One of the benefits of #AI is that it can be used to deal with different linguistic and cultural ways which can affect how the customer feels.
«What we are talking about is a way for the AI technology to analyze the tone of voice, or even the cadence of the language, to detect what the caller’s mood is,»
How AI can help
More and more companies have chosen to incorporate video-based and IoT sensor data in their big data initiatives : voice cadences or inflections can tell us a lot about how customers are feeling and also if they are likely to go away happy after an inteaction with a customer service advisor or they are likely to buy to your competitor.
«The idea behind the technology is to help customer service agents develop their empathy factors with customers and to make the calls go smoother,» Place said.
Inexperienced advisors can also take advantage of AI technology as they don’t have yet a natural ability to detect if a customer is happy or not. Some companies state that after implementing AI technology they saw a 28% improvement in its NPS (net promoter score), and could shortern interactions.
Remember : dissatisfied customers tend to go to a competitor.
«What the company learned was that when it used AI tools that could detect customer sentiment, it got improvement in its customer service,» Place said.
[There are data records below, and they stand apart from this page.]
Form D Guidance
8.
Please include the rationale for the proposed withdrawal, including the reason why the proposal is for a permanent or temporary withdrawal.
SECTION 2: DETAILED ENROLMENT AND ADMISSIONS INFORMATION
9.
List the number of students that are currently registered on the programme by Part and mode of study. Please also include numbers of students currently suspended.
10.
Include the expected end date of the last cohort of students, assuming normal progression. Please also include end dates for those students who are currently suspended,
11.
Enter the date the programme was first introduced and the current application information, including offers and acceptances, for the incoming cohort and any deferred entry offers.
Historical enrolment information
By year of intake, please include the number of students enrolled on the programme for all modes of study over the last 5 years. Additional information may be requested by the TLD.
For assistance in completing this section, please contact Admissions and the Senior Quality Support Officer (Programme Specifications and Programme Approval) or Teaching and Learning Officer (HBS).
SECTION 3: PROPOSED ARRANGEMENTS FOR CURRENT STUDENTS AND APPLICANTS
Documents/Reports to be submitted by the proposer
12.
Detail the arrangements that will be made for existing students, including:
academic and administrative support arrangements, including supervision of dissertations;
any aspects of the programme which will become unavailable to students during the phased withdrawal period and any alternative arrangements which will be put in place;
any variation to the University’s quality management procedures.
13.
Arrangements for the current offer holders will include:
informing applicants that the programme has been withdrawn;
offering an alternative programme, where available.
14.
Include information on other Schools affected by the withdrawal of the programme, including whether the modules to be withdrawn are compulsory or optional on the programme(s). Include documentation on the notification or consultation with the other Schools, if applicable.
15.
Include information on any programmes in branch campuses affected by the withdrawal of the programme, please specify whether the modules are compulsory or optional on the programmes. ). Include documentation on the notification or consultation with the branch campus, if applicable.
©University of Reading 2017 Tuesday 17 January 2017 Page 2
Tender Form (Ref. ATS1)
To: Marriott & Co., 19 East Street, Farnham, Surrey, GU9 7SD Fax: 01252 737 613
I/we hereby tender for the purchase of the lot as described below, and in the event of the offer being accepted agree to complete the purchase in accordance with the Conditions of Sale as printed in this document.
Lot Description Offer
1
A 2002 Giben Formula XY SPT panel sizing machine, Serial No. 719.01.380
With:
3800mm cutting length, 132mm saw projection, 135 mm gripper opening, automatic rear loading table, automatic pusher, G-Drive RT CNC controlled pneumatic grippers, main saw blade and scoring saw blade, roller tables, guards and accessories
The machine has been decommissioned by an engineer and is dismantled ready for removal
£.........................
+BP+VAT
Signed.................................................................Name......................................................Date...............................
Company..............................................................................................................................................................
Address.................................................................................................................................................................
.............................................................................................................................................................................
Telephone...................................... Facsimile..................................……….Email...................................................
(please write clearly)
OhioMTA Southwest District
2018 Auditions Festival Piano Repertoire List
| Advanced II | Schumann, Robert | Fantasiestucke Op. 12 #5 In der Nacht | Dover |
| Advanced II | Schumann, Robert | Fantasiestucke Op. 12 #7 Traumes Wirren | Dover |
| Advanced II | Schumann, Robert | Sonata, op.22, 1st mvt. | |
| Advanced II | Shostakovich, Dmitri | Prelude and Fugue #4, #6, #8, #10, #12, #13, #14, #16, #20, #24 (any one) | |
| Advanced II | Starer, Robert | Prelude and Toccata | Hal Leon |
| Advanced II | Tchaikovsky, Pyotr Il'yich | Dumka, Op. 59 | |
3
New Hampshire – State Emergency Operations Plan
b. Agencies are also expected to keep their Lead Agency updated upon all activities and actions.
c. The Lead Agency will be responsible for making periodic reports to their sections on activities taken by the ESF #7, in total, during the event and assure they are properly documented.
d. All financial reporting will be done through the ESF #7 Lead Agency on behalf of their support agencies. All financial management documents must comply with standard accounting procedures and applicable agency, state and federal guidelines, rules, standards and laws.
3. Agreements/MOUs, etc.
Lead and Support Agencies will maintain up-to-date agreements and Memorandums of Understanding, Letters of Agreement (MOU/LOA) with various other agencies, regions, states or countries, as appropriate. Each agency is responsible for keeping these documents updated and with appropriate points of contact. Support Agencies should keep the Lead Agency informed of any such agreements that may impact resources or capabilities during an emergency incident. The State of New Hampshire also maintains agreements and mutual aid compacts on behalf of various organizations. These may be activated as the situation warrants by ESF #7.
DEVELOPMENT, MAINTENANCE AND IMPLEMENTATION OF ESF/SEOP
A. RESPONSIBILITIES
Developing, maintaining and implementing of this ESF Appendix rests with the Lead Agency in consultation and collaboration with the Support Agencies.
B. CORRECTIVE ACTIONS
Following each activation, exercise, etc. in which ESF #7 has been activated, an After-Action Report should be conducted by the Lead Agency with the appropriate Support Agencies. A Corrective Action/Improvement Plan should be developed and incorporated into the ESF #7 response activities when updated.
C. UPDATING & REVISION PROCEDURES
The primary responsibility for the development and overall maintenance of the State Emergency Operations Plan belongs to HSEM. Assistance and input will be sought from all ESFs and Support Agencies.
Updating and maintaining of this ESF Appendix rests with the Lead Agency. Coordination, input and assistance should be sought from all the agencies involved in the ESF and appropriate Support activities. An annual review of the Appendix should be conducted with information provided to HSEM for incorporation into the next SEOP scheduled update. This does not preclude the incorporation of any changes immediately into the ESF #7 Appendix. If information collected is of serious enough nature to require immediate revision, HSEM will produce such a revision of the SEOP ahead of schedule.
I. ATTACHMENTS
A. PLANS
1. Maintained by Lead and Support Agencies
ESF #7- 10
According to a recent report by Finances Online, the use of AI can help improve agent satisfaction, efficiency, and productivity as well as customer satisfaction.
«The artificial intelligence algorithms in the software actually stream in real time as the call takes place. The AI measures pauses in the conversation, how many times the agent interrupts the customer, the tone of voice of both the customer and the agent, and whether the voice is dynamic and interested or monotonal and disinterested. As the AI is doing this, it gives live feedback to the agent so they have this insight into how the customer is feeling as the call is taking place.»